» What is being asked: Rewrite the items from the line with "scientific name: Decodon verticillatus" to the line with "family: Ranunculaceae" as a two-column CSV with the headers field and value, one row per line. Put each field in double quotes and replace any line breaks with spaces.

[Data records]
— begin —

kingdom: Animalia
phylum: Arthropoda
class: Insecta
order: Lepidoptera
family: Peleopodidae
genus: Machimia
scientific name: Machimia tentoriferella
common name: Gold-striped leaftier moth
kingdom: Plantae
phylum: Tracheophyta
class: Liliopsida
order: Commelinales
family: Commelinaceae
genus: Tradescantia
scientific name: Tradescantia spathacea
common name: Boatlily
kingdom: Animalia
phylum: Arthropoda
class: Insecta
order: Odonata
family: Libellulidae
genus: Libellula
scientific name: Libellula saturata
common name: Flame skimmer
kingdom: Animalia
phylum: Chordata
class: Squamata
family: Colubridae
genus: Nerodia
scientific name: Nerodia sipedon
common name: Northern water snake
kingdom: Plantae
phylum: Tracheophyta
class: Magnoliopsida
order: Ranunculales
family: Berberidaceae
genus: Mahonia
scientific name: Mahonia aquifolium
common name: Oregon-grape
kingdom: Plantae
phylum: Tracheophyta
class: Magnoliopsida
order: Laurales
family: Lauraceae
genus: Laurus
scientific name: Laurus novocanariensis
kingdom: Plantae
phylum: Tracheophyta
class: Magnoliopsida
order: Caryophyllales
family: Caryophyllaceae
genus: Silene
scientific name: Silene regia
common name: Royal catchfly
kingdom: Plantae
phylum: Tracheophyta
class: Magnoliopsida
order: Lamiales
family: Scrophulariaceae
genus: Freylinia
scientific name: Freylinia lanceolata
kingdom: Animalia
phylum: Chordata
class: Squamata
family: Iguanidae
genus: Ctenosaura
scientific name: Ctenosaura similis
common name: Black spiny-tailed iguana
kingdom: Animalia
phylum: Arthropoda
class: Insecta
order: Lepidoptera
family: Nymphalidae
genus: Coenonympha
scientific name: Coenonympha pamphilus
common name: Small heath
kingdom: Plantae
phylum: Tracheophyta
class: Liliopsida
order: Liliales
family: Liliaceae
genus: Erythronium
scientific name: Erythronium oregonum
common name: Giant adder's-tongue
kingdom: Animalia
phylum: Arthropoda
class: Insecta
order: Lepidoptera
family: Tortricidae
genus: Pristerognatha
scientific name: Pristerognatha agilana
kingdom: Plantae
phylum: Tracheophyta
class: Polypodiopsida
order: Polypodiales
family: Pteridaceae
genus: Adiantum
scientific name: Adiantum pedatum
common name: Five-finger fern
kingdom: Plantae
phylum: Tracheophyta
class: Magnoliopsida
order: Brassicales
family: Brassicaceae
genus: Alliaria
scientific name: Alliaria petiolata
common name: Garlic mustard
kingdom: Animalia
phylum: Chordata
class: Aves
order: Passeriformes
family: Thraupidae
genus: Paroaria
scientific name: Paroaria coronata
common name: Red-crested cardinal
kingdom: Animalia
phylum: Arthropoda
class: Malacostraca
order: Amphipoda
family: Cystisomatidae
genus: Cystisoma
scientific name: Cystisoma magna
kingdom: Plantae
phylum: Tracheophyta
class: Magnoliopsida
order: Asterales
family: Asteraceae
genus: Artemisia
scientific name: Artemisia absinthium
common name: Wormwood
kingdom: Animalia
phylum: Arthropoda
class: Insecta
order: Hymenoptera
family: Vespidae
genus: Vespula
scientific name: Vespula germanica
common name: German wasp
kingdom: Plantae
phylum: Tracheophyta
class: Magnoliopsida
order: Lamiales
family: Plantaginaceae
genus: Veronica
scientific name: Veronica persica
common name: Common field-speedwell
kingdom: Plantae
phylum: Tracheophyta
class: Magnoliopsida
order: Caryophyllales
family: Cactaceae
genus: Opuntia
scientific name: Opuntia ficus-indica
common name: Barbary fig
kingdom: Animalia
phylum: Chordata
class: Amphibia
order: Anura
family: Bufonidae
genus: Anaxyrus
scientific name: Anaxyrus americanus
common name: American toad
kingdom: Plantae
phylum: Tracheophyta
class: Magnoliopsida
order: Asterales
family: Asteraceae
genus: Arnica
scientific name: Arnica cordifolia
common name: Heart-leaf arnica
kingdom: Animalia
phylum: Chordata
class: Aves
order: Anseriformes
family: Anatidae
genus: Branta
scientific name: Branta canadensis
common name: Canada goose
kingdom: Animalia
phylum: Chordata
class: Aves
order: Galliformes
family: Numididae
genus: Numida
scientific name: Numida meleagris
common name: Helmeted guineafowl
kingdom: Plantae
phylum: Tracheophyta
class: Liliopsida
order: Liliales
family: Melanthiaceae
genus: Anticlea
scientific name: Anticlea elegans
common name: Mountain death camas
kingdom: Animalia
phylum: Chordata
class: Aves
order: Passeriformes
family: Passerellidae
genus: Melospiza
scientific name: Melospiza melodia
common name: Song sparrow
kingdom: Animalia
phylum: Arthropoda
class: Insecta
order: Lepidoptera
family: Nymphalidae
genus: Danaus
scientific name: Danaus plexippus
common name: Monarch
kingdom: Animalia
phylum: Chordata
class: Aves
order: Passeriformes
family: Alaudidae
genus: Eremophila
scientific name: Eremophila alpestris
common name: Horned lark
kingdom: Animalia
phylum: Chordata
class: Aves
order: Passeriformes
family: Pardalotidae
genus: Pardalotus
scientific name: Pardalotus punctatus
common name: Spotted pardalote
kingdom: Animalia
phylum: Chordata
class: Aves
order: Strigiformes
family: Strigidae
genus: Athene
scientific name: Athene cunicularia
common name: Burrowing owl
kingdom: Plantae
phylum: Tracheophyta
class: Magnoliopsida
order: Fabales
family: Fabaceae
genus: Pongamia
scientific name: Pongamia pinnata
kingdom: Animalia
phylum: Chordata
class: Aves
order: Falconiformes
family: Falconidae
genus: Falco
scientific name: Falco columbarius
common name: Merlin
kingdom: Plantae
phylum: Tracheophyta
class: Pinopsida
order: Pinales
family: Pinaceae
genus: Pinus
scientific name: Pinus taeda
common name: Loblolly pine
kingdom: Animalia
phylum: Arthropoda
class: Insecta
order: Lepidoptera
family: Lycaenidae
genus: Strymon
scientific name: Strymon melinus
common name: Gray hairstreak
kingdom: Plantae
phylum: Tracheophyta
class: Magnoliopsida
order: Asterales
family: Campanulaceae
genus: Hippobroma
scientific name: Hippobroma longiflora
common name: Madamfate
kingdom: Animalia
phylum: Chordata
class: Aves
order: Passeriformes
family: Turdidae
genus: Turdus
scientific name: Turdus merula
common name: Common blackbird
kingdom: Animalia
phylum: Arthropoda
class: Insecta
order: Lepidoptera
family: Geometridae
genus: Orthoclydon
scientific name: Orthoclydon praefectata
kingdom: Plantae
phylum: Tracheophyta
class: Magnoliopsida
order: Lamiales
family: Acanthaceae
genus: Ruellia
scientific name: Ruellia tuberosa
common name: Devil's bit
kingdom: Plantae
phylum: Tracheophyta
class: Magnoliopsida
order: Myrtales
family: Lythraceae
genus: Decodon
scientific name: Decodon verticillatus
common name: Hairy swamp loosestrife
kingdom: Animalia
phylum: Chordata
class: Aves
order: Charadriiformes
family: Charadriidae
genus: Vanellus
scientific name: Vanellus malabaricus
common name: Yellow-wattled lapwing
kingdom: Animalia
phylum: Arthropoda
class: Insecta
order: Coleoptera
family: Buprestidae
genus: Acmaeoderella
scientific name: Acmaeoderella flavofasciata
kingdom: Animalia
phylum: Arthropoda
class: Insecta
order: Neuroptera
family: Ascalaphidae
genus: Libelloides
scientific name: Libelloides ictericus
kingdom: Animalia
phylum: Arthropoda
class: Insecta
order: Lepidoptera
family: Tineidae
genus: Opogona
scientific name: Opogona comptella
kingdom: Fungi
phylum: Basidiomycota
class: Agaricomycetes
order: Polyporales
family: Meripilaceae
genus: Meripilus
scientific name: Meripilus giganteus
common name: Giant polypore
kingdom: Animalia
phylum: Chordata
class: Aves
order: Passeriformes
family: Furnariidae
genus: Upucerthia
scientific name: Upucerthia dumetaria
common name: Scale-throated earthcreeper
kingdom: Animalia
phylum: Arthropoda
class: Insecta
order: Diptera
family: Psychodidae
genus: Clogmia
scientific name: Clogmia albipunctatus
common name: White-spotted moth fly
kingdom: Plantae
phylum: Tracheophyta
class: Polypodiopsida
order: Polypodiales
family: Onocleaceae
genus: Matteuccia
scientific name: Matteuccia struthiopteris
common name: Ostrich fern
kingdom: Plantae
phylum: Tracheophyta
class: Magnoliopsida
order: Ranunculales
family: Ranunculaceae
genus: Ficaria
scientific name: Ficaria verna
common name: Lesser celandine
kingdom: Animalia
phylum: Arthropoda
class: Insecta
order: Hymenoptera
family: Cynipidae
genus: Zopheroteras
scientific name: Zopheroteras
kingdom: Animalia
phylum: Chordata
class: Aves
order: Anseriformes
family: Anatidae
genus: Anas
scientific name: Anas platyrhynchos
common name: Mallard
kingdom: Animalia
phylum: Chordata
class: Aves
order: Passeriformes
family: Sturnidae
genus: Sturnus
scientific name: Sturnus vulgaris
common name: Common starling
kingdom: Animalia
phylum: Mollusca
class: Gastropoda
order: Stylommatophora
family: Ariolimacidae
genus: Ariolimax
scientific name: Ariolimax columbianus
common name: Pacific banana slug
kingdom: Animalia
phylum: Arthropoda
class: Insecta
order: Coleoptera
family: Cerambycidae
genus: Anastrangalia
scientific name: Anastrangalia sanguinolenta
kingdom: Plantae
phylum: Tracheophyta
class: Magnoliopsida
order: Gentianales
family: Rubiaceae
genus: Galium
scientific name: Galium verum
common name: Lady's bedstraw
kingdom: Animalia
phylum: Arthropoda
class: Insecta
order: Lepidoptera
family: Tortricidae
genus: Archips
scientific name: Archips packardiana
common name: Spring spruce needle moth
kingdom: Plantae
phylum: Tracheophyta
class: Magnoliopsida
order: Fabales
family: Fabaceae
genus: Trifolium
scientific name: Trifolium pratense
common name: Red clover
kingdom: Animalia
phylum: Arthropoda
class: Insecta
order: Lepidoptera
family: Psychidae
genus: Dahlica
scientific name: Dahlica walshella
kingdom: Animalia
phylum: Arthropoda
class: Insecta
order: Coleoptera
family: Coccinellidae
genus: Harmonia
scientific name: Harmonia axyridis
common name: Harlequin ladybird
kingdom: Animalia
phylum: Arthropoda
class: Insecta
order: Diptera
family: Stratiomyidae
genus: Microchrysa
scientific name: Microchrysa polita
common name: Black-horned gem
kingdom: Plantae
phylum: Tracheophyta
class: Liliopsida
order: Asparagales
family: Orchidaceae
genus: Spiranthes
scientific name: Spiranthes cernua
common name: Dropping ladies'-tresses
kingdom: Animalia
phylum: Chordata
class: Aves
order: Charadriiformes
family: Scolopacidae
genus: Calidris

— end —

» Result of the task:
field,value
"scientific name:","Decodon verticillatus"
"common name:","Hairy swamp loosestrife"
"kingdom:","Animalia"
"phylum:","Chordata"
"class:","Aves"
"order:","Charadriiformes"
"family:","Charadriidae"
"genus:","Vanellus"
"scientific name:","Vanellus malabaricus"
"common name:","Yellow-wattled lapwing"
"kingdom:","Animalia"
"phylum:","Arthropoda"
"class:","Insecta"
"order:","Coleoptera"
"family:","Buprestidae"
"genus:","Acmaeoderella"
"scientific name:","Acmaeoderella flavofasciata"
"kingdom:","Animalia"
"phylum:","Arthropoda"
"class:","Insecta"
"order:","Neuroptera"
"family:","Ascalaphidae"
"genus:","Libelloides"
"scientific name:","Libelloides ictericus"
"kingdom:","Animalia"
"phylum:","Arthropoda"
"class:","Insecta"
"order:","Lepidoptera"
"family:","Tineidae"
"genus:","Opogona"
"scientific name:","Opogona comptella"
"kingdom:","Fungi"
"phylum:","Basidiomycota"
"class:","Agaricomycetes"
"order:","Polyporales"
"family:","Meripilaceae"
"genus:","Meripilus"
"scientific name:","Meripilus giganteus"
"common name:","Giant polypore"
"kingdom:","Animalia"
"phylum:","Chordata"
"class:","Aves"
"order:","Passeriformes"
"family:","Furnariidae"
"genus:","Upucerthia"
"scientific name:","Upucerthia dumetaria"
"common name:","Scale-throated earthcreeper"
"kingdom:","Animalia"
"phylum:","Arthropoda"
"class:","Insecta"
"order:","Diptera"
"family:","Psychodidae"
"genus:","Clogmia"
"scientific name:","Clogmia albipunctatus"
"common name:","White-spotted moth fly"
"kingdom:","Plantae"
"phylum:","Tracheophyta"
"class:","Polypodiopsida"
"order:","Polypodiales"
"family:","Onocleaceae"
"genus:","Matteuccia"
"scientific name:","Matteuccia struthiopteris"
"common name:","Ostrich fern"
"kingdom:","Plantae"
"phylum:","Tracheophyta"
"class:","Magnoliopsida"
"order:","Ranunculales"
"family:","Ranunculaceae"